BI: FFR AS Hanya Turun Sekali di Semester II 2025, Rupiah Tetap Stabil
Bank Indonesia memprediksi suku bunga acuan AS (FFR) hanya turun sekali sebesar 25 bps pada semester II 2025, di tengah inflasi AS yang tinggi dan nilai tukar dolar AS yang kuat, namun Rupiah tetap stabil.

Bank Indonesia (BI) memprediksi suku bunga acuan Bank Sentral Amerika Serikat (AS) atau Fed Fund Rate (FFR) hanya akan turun satu kali sebesar 25 basis poin (bps) pada awal semester II tahun 2025. Pernyataan ini disampaikan Gubernur BI, Perry Warjiyo, dalam konferensi pers hasil Rapat Dewan Gubernur (RDG) BI bulan Februari 2025 di Jakarta. Prediksi ini didasarkan pada analisis BI terhadap perkembangan ekonomi AS dan pernyataan Ketua The Fed, Jerome Powell. Hal ini disampaikan langsung oleh Gubernur BI, "Sebagaimana kita ketahui bersama, ekonomi Amerika lebih baik. Tapi inflasinya juga tinggi, yang tempo hari sudah menurun, menjadi naik. Sehingga bacaan-bacaan kami, termasuk juga penjelasan dari Fed Chairman Jeremy Powell, menunjukkan bahwa kemungkinan-kemungkinan FFR itu turun hanya sekali 25 bps," jelas Perry.

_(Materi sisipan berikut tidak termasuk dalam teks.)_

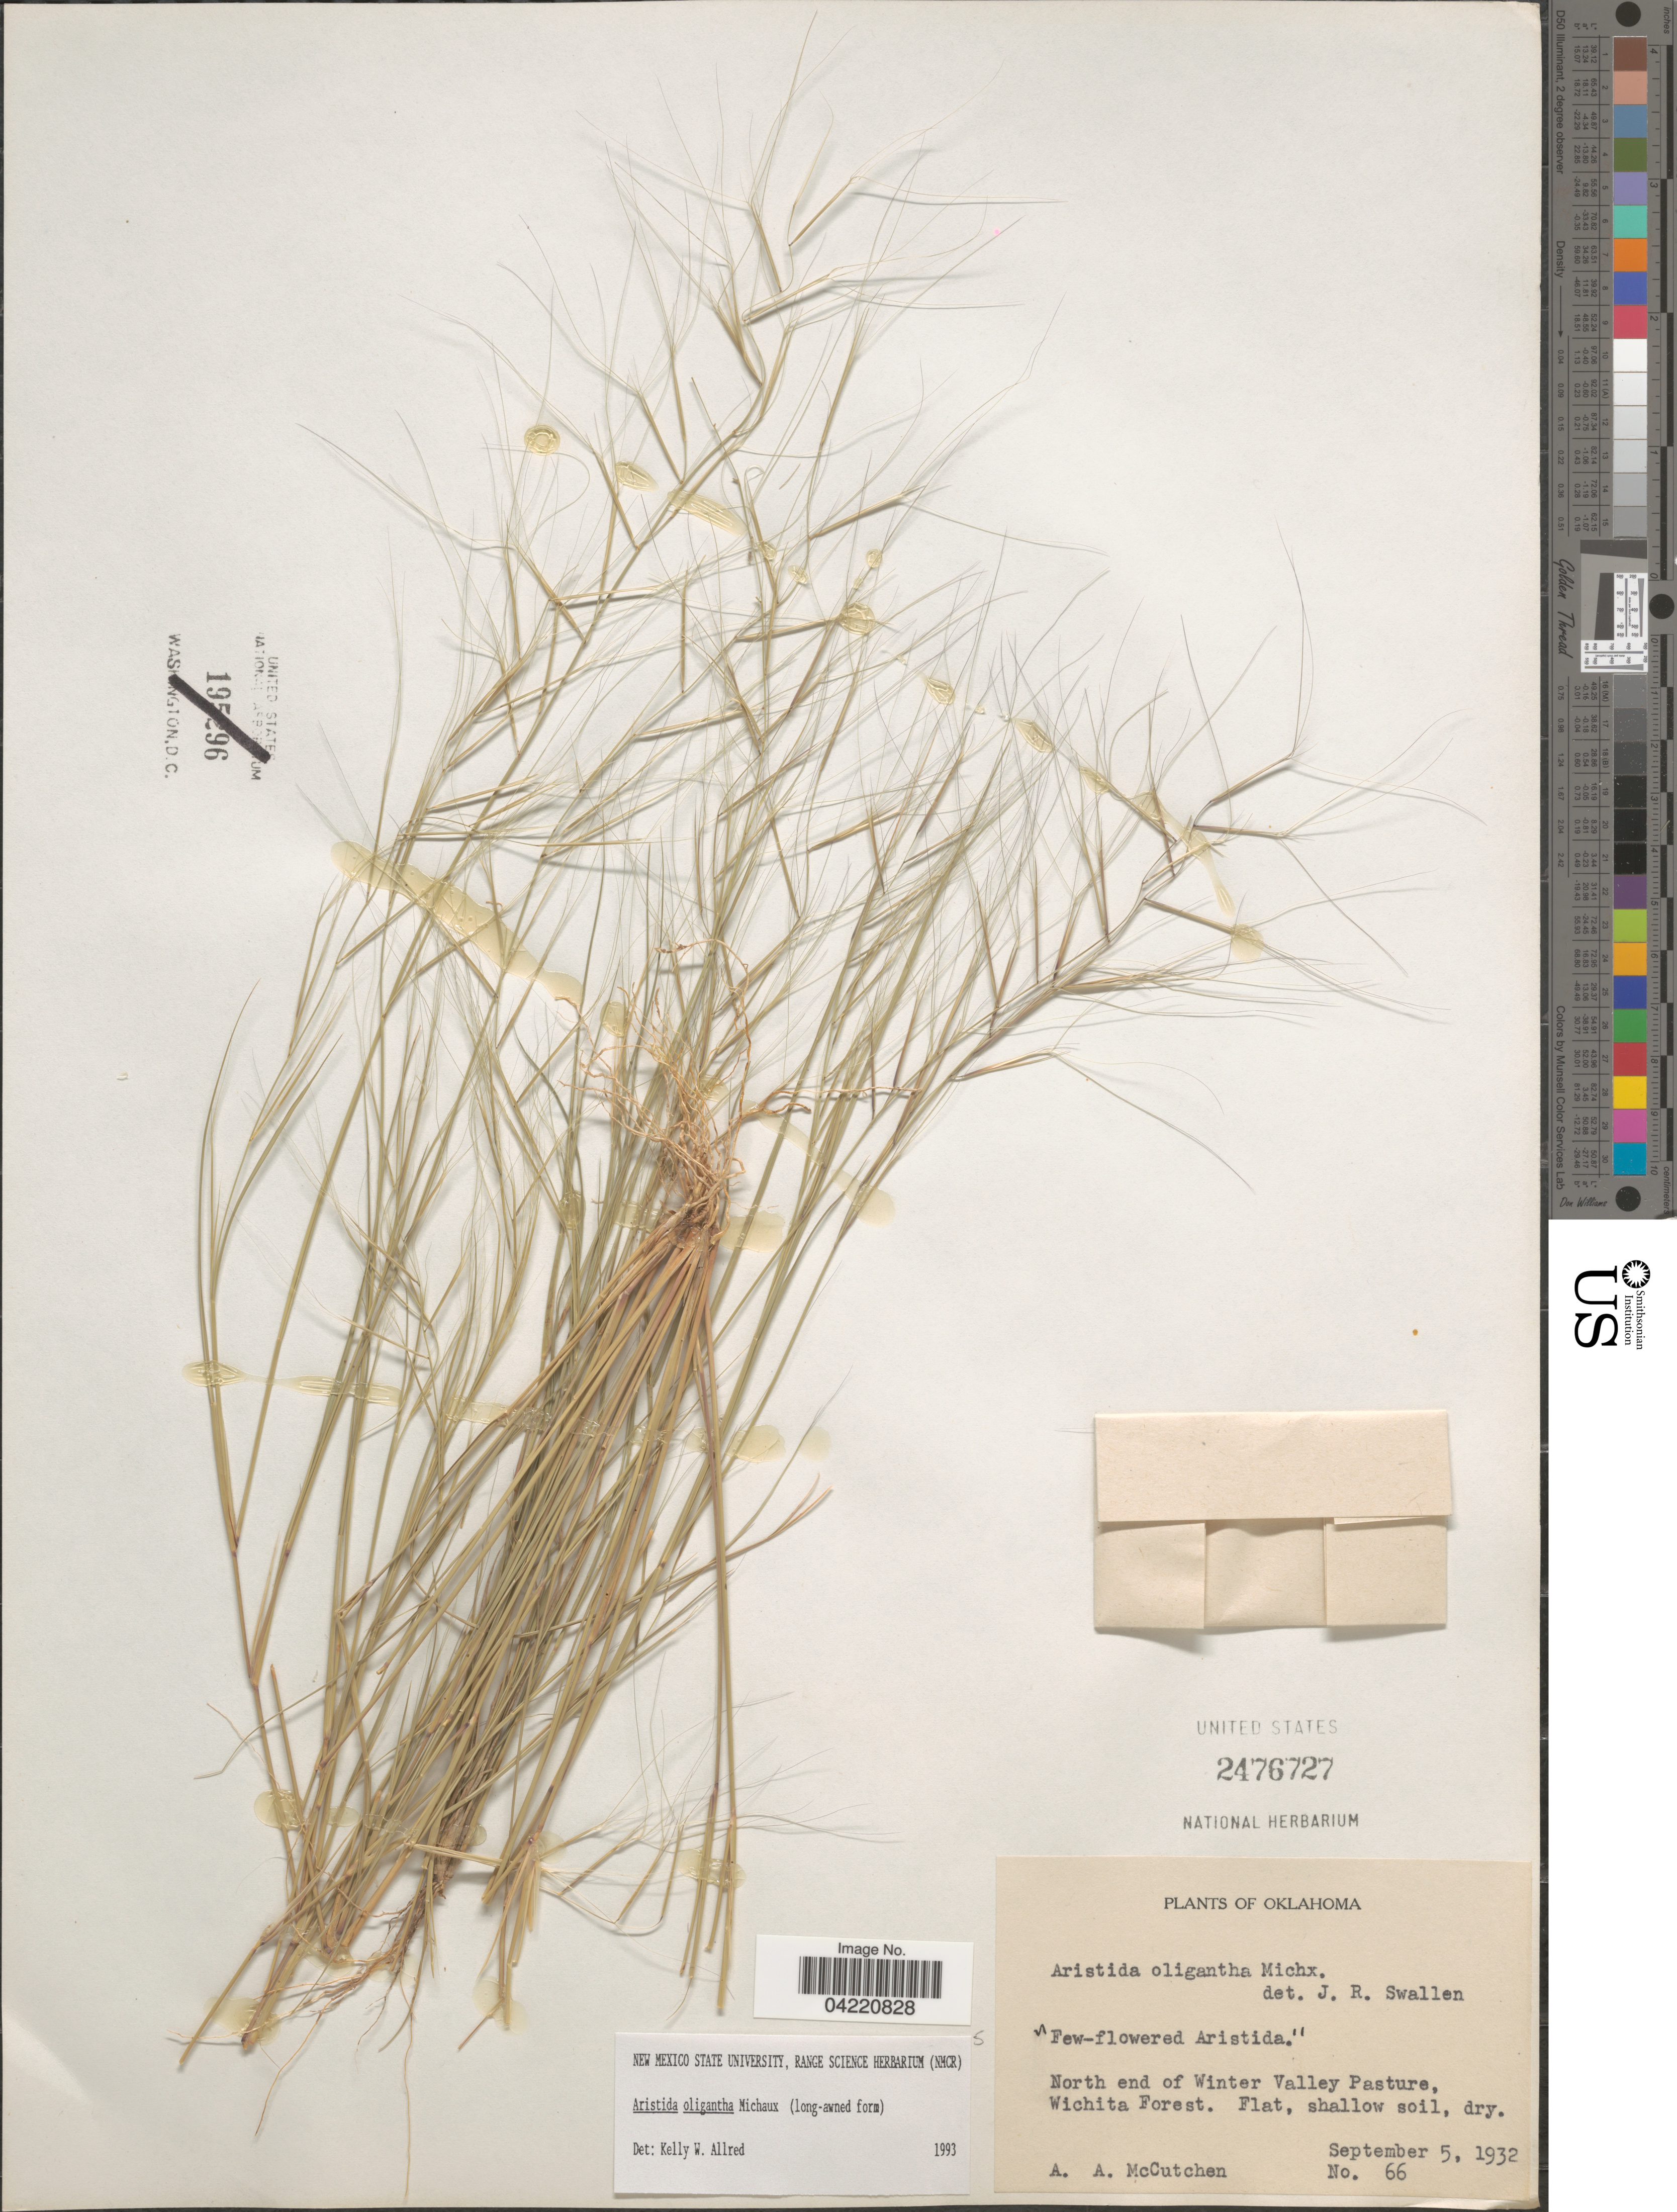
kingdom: Plantae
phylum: Tracheophyta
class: Liliopsida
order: Poales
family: Poaceae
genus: Aristida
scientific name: Aristida oligantha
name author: Michx.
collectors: A. McCutchen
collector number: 66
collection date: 1932-09-05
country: United States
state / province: Oklahoma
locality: North end of Winter Valley Pasture, Wichita Forest.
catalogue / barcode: US 2476727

Prediksi BI ini muncul di tengah kondisi ekonomi AS yang menunjukkan inflasi Indeks Harga Konsumen (CPI) AS pada Januari 2025 naik menjadi 3 persen, sementara CPI inti naik menjadi 3,3 persen. BI memperkirakan inflasi CPI AS akan mencapai 2,7 persen pada akhir 2025, dan CPI inti 2,8 persen, masih di atas target The Fed sebesar 2 persen. Kondisi ini turut mempengaruhi kebijakan moneter BI.
Selain inflasi, BI juga mempertimbangkan imbal hasil US Treasury yang tetap tinggi, baik tenor 2 tahun maupun 10 tahun, serta defisit fiskal pemerintah AS yang ditargetkan sebesar 7,7 persen pada tahun 2025 dan 8,8 persen pada tahun 2026. Faktor-faktor ini memberikan tekanan pada nilai tukar Rupiah terhadap dolar AS.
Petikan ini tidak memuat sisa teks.